- [TEXT PROVIDED]
----------------
The mystery of Scotland's Overtoun 'dog suicide' bridge which has claimed the lives of over 600 pooches
Canine experts say it's mink and animal scent that draws the curious dogs to jump off but some others believe the bridge is haunted
Set foot in Scotland and you can be assured of seeing picturesque forests, quaint castles, ruins of a more romantic era and beautiful bridges. Speaking of bridges, the Overtoun Bridge is a picturesque piece of 19th-century architecture and can provide you with excellent photography shots but whatever you do, don't take your dog for a walk for there.
No, it's not because dogs are not allowed to walk on bridges in Southern Scotland but because this particular bridge has over the years earned a reputation for being a doggie 'suicide' bridge. An estimate of about 600 dogs have jumped off from this bridge. No particular reason has been found as to why the ancient structure lures dogs to jump off its edges.
About 50 dogs have been reported to have died in the act. The Overtoun bridge is situated near the village of Milton, near Dumbarton, Scotland. Nearby is the Overtoun House which has a history of about 160 years, the estate has served as a movie set, a maternity hospital and a place of recovery for Allied soldiers during WWII. The house's former occupants in no way describe what could be the possible reason for dogs to be acting so strange around the bridge but then an old haunted house nearby does make for a good explanation.
According to a report by Daily Record, the studies show that the reports of these dog-jumping phenomenon have been dated all the way back to 1950s. Leaping off the bridge would mean falling about 50 feet below into a waterfall.
Many people have studied the sensation, there are multiple patterns emerged, that dogs mostly jump from the same side of the bridge, in clear weather, and they are often breeds with long snouts, like German Shepherds and Scottish Terriers.
----------------
[Saved data entries]

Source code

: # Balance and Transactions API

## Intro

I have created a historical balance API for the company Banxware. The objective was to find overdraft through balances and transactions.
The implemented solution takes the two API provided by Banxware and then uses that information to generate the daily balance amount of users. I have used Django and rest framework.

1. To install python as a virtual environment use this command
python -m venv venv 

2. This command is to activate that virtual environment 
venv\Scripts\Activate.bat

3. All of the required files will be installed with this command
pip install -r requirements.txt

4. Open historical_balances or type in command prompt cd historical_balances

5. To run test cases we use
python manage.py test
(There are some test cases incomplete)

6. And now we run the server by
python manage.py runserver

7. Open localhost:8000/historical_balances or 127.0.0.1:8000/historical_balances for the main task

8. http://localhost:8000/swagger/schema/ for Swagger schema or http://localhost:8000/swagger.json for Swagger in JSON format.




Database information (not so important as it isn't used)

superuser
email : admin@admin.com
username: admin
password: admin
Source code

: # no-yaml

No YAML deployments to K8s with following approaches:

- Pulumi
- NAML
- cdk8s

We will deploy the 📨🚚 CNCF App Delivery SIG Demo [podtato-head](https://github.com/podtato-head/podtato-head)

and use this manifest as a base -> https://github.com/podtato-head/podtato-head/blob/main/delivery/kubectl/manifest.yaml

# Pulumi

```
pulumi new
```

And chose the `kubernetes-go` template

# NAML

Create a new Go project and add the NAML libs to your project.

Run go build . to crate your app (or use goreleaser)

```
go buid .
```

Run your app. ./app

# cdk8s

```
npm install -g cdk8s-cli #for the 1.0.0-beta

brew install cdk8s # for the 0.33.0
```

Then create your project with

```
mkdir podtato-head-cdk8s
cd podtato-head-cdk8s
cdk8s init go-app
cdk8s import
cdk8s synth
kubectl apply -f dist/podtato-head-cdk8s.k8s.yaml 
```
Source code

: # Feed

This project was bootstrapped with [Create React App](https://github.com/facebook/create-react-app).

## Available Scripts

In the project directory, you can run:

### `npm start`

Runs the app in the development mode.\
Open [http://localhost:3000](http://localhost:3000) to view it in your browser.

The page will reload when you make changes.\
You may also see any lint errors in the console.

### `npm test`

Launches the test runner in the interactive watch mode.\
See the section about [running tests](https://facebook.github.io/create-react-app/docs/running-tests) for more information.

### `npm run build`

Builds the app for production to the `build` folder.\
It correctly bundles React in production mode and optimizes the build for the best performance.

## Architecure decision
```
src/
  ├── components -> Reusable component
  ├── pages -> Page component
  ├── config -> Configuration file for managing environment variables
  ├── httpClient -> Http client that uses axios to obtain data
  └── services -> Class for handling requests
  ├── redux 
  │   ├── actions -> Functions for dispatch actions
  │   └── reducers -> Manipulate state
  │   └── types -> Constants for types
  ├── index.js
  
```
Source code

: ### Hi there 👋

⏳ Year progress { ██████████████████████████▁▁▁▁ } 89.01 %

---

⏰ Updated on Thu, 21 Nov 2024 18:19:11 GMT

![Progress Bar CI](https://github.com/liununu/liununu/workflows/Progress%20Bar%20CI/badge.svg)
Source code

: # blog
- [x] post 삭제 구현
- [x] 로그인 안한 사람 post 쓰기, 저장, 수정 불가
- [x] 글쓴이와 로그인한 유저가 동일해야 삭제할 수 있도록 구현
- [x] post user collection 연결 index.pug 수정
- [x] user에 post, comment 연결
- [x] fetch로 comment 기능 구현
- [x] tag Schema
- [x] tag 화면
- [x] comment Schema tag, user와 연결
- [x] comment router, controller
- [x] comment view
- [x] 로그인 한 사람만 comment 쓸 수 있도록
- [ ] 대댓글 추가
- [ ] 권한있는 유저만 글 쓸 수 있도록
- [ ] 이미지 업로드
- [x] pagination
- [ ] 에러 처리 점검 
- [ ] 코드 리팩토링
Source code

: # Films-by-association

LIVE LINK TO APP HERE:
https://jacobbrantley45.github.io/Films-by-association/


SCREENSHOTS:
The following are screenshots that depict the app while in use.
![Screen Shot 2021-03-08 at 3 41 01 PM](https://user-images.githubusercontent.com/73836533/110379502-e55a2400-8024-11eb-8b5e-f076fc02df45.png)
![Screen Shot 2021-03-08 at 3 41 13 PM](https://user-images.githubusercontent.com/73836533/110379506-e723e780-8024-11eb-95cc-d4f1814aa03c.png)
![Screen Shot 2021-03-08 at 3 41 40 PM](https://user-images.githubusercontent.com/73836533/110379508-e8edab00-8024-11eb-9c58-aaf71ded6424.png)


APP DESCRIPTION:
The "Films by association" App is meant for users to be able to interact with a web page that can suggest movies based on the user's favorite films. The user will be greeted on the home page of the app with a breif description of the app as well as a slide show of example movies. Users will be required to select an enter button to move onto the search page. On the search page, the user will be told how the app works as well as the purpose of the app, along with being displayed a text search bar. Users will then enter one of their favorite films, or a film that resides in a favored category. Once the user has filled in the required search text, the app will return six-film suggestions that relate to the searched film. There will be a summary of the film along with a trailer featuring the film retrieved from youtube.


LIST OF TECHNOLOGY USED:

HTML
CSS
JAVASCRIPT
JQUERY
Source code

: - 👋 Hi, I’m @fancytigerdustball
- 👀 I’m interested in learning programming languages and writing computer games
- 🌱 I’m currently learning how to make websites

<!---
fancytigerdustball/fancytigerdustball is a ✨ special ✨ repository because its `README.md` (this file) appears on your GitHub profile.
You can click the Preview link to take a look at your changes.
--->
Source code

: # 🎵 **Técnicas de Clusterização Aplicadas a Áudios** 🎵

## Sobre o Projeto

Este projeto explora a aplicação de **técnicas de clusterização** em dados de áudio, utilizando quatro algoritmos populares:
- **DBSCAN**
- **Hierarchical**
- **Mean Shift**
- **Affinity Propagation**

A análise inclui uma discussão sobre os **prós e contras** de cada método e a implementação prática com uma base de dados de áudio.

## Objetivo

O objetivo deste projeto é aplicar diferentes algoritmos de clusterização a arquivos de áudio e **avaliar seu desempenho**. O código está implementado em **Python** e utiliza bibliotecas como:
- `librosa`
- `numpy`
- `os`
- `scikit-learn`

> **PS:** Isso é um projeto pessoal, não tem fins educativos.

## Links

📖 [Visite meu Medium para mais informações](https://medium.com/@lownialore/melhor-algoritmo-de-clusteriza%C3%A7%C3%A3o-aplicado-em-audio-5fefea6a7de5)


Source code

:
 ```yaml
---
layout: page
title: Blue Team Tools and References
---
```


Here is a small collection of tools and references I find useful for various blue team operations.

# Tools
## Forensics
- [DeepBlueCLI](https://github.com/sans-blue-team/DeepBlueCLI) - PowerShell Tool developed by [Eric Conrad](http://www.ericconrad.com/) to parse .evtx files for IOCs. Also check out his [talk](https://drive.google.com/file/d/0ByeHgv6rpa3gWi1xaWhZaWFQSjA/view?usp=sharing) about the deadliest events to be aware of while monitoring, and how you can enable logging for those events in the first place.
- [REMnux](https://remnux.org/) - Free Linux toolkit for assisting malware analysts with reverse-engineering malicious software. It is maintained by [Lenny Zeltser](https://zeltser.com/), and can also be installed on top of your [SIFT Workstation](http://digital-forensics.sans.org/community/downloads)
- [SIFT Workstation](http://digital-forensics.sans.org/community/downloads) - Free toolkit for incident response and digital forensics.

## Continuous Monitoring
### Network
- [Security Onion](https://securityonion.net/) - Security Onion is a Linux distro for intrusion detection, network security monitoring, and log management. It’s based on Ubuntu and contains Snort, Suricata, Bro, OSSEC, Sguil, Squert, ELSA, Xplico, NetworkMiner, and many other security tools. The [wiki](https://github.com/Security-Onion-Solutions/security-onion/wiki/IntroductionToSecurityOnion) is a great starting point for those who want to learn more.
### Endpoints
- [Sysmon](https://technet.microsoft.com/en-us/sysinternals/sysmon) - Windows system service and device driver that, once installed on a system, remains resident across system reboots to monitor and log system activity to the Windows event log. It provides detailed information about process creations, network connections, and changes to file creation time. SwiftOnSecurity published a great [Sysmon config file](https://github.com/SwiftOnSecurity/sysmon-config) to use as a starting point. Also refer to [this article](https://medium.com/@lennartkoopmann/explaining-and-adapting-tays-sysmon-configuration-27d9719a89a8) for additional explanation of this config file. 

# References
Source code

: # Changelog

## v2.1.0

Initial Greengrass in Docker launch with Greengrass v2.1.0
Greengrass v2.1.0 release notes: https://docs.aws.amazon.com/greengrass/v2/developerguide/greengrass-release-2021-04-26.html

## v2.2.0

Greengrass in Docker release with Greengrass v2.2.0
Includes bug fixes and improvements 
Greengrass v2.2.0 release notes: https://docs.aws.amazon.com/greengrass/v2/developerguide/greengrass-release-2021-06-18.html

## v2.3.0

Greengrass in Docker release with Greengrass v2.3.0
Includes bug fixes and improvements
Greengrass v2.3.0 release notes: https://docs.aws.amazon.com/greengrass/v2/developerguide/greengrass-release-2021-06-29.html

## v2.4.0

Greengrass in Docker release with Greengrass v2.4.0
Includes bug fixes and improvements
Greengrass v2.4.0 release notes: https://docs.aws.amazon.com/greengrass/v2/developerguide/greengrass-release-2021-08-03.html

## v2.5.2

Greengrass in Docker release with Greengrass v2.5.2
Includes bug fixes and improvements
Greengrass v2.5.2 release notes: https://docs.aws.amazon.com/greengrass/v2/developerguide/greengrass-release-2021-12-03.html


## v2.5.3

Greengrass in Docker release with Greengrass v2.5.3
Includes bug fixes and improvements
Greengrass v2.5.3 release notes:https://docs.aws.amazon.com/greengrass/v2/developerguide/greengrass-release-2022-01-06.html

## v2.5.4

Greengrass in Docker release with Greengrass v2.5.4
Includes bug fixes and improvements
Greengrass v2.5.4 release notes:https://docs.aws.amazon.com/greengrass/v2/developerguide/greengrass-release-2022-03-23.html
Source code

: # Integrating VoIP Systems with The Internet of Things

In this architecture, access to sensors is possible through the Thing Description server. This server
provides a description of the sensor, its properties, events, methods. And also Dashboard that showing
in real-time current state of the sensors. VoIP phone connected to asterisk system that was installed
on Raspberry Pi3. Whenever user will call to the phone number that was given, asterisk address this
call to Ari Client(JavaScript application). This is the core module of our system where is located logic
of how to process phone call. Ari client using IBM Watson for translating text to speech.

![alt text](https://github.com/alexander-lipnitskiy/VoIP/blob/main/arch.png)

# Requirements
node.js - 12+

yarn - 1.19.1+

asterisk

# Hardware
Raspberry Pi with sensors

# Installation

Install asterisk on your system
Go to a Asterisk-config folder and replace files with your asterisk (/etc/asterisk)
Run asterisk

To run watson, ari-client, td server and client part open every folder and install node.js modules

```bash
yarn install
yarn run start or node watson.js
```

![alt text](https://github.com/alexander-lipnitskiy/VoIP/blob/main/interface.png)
----------------
- [WHAT YOU WILL DO]
A. Retype the Overtoun Bridge text from "About 50 dogs" to "a good explanation.", keeping every word and mark unchanged.
B. Using the Overtoun Bridge text, answer each of the following:
(i) Near which village is the bridge situated?
(ii) How far would a dog fall after leaping off the bridge, and into what?
(iii) Which two long-snouted breeds are named as examples of the dogs that jump?

- [SOLUTIONS TO THE EXERCISE]
A.
About 50 dogs have been reported to have died in the act. The Overtoun bridge is situated near the village of Milton, near Dumbarton, Scotland. Nearby is the Overtoun House which has a history of about 160 years, the estate has served as a movie set, a maternity hospital and a place of recovery for Allied soldiers during WWII. The house's former occupants in no way describe what could be the possible reason for dogs to be acting so strange around the bridge but then an old haunted house nearby does make for a good explanation.

B.
(i) Milton, near Dumbarton, Scotland.
(ii) About 50 feet, into a waterfall.
(iii) German Shepherds and Scottish Terriers.